Psalm 130:1-6  Out of the depths I cry to you, O Lord; O Lord, hear my voice, Let your ears be attentive to my cry for mercy. If you, O Lord, kept a record of sins, O Lord, who could stand? But with you there is forgiveness…I wait for the Lord, my soul waits, and in his word I put my hope. My soul waits for the Lord more than watchmen wait for the morning…

Psalm 142:1-3  I cry aloud to the Lord; I lift up my voice to the Lord for mercy. I pour out my complaint  before him; before him I tell my trouble. When my spirit grows faint within me, it is you who know my way.

Psalm 143:4-7  So my spirit grows faint within me; my heart within me is dismayed. I remember the days of long ago; I meditate on all your works and consider what your hands have done. I spread out my hands to you; my soul thirsts for you like a parched land. Answer me quickly, O Lord; my spirit fails…

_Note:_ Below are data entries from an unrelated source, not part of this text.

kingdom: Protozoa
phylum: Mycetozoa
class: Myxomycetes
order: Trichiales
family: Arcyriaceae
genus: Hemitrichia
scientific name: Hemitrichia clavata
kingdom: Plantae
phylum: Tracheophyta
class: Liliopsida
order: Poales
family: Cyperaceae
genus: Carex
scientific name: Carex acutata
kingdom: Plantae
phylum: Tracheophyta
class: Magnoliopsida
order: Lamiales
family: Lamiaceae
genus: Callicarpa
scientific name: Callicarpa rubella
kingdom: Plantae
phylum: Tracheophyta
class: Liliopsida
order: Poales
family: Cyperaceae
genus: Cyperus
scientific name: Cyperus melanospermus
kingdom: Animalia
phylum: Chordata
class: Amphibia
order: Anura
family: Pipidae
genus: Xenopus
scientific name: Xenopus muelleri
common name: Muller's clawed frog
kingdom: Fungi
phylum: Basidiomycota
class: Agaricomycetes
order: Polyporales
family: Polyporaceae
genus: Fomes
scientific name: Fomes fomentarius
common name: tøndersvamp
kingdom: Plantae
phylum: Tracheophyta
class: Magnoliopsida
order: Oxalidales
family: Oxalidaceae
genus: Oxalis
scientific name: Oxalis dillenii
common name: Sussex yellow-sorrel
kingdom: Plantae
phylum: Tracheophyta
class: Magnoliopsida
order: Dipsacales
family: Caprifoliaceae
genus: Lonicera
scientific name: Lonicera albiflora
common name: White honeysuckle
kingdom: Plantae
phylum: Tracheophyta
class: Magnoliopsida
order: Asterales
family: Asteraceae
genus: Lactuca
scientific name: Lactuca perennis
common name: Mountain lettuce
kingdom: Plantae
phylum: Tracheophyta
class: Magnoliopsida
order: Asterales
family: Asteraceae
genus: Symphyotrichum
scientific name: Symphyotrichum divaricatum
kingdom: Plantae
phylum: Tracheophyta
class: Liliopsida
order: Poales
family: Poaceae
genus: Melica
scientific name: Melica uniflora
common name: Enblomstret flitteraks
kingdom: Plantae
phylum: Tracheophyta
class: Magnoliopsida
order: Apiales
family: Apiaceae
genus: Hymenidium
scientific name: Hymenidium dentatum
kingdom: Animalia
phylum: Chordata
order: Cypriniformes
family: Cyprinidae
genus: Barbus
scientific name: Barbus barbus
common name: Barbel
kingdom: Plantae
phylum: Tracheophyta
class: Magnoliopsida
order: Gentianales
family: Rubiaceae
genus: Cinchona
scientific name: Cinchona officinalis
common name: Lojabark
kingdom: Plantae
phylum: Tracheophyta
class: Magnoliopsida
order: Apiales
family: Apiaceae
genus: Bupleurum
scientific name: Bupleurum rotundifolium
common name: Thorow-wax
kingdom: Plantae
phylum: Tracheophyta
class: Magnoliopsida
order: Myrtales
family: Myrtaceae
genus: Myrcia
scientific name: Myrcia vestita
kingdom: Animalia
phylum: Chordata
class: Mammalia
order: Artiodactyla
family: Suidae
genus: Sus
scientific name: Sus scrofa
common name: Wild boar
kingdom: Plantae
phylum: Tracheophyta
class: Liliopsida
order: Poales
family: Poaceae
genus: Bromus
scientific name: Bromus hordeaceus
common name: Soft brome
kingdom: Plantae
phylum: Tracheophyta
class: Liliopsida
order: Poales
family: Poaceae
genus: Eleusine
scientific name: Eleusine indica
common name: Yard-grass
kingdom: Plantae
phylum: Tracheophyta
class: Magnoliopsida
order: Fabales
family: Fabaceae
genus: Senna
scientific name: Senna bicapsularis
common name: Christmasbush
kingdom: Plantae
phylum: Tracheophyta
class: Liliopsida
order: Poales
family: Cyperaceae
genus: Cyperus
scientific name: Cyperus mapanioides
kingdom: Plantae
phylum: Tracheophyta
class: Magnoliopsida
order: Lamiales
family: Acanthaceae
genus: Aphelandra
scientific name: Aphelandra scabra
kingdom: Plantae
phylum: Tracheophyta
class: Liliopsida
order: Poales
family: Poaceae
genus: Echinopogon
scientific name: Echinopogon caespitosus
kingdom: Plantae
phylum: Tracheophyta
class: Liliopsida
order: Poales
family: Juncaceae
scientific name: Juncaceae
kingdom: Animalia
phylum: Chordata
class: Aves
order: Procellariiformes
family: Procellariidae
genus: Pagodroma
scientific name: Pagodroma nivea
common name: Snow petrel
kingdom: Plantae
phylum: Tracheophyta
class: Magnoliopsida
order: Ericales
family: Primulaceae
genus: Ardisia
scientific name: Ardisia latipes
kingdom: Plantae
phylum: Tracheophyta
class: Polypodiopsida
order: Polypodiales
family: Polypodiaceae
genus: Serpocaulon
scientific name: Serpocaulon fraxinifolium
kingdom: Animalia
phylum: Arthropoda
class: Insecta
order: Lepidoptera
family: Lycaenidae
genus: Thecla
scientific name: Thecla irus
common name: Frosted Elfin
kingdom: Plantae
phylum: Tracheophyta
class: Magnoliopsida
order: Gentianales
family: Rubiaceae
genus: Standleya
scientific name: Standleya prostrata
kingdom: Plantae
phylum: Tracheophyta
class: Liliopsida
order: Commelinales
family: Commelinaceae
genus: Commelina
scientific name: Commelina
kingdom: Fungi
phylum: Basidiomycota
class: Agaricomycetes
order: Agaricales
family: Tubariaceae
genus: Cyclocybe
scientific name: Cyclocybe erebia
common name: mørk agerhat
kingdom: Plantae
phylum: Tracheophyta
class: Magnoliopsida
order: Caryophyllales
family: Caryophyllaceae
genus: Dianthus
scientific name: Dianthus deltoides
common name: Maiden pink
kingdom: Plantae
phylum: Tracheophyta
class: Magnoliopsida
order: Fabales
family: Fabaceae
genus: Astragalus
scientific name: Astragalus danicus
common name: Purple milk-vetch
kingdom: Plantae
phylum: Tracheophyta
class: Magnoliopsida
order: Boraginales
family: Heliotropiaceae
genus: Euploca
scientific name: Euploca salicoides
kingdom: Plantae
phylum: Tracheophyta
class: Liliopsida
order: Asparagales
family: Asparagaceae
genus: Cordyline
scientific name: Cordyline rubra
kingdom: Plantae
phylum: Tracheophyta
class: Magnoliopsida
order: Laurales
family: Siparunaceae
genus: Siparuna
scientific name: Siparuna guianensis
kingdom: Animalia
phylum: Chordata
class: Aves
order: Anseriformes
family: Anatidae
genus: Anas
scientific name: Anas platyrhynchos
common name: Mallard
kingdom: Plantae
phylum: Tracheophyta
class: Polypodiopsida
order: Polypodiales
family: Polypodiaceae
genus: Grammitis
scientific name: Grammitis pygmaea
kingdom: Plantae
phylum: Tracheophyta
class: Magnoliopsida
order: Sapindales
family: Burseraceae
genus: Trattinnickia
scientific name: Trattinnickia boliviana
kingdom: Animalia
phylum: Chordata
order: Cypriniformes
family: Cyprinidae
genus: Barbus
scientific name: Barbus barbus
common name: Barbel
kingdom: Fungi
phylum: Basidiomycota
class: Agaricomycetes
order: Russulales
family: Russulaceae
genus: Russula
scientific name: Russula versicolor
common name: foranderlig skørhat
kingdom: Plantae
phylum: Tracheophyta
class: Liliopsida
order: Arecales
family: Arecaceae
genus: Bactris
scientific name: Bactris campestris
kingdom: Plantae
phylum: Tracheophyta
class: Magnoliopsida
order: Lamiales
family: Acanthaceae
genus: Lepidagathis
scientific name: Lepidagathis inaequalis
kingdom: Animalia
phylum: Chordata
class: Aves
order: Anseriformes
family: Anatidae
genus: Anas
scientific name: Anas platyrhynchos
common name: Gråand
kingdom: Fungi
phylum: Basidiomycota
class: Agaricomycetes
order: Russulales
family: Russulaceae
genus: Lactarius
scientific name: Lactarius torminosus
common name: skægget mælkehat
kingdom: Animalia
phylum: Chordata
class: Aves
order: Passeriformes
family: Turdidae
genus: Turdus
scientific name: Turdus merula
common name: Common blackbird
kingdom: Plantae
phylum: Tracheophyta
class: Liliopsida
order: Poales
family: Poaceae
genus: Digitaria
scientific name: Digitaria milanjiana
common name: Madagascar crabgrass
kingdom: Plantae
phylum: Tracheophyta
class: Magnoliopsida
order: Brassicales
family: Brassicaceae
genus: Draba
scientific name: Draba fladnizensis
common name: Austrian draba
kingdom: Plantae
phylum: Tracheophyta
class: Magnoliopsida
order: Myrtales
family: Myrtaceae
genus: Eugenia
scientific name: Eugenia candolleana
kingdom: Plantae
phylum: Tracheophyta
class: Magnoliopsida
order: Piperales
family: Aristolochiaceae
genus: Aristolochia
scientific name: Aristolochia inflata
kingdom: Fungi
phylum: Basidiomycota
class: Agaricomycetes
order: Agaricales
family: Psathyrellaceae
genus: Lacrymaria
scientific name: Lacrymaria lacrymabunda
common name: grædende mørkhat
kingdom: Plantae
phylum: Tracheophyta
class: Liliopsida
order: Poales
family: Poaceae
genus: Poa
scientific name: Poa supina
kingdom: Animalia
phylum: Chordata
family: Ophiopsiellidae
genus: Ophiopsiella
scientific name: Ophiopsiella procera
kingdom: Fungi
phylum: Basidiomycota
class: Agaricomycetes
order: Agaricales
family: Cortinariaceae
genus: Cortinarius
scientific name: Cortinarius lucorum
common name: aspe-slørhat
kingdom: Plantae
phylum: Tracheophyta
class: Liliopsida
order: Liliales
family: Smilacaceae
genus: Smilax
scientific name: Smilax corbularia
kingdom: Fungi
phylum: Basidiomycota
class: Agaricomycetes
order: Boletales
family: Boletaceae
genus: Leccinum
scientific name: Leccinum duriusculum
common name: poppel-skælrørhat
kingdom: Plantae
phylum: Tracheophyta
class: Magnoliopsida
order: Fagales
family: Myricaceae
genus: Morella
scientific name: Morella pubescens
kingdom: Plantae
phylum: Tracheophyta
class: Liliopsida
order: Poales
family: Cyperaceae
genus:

Psalm 4:1;8  Answer me when I call to you, O my righteous God. Give me relief from my distress; be merciful to me and hear my prayer…I will lie down and sleep in peace, for you alone, O Lord, make me dwell in safety.

Psalm 5:1-3,11-12  Give ear to my words, O Lord, consider my sighing. Listen to my cry for help, my King and my God, for to you I pray. In the morning, O Lord, you hear my voice; in the morning I lay my requests before you and wait in expectation…But let all who take refuge in you be glad; let them ever sing for joy. Spread your protection over them, that those who love your name may rejoice in you. For surely, O Lord, you bless the righteous; you surround them with your favor as with a shield.

Psalm 6:3-4,8-9  My soul is in anguish. How long, O Lord, how long? Turn, O Lord , and deliver me; save me because of your unfailing love…for the Lord has heard my weeping. The Lord has heard my cry for mercy; the Lord accepts my prayer.

Psalm 13:1-2,5-6  How long, O Lord: Will you forget me forever? How long will you hide your face from me? How long must I wrestle with my thoughts and every day have sorrow in my heart? How long will my enemy triumph over me? …But I trust in your unfailing love; my heart rejoices in your salvation. I will sing to the Lord, for he has been good to me.

Psalm 9:9-10  The Lord is a refuge for the oppressed, a stronghold in times of trouble. Those who know your name will trust in you, for you, Lord, have never forsaken those who seek you. 

Psalm 10:17-18  You hear, O Lord, the desire of the afflicted; you encourage them, and you listen to their cry, defending the fatherless and the oppressed, in order that man, who is of the earth, may terrify no more.

Psalm 18:16,19  He reached down from on high and took hold of me; he drew me out of deep waters…He brought me out into a spacious place; he rescued me because he delighted in me. 

Psalm 27:1  The Lord is my light and my salvation – whom shall I fear? The Lord is the stronghold of my life – of whom shall I be afraid?

Psalm 27:13-14  I am still confident of this: I will see the goodness of the Lord in the land of the living. Wait for the Lord; be strong and take heart and wait for the Lord.

Psalm 28:6-7  Praise be to the Lord, for he has heard my cry for mercy. The Lord is my strength and my shield; my heart trusts in him, and I am helped. My heart leaps for joy and I will give thanks to him in song.

Psalm 30:5  …weeping may remain for a night, but rejoicing comes in the morning.

Psalm 37:7  Be still before the Lord, and wait patiently for Him…

Psalm 102:1-2  Hear my prayer, O Lord; let my cry for help come to you. Do not hide your face from me when I am in distress. Turn your ear to me; when I call, answer me quickly.

Psalm 31:24  Be strong and take heart, all you who hope in the Lord.

Psalm 34:14  Turn from evil and do good; seek peace and pursue it.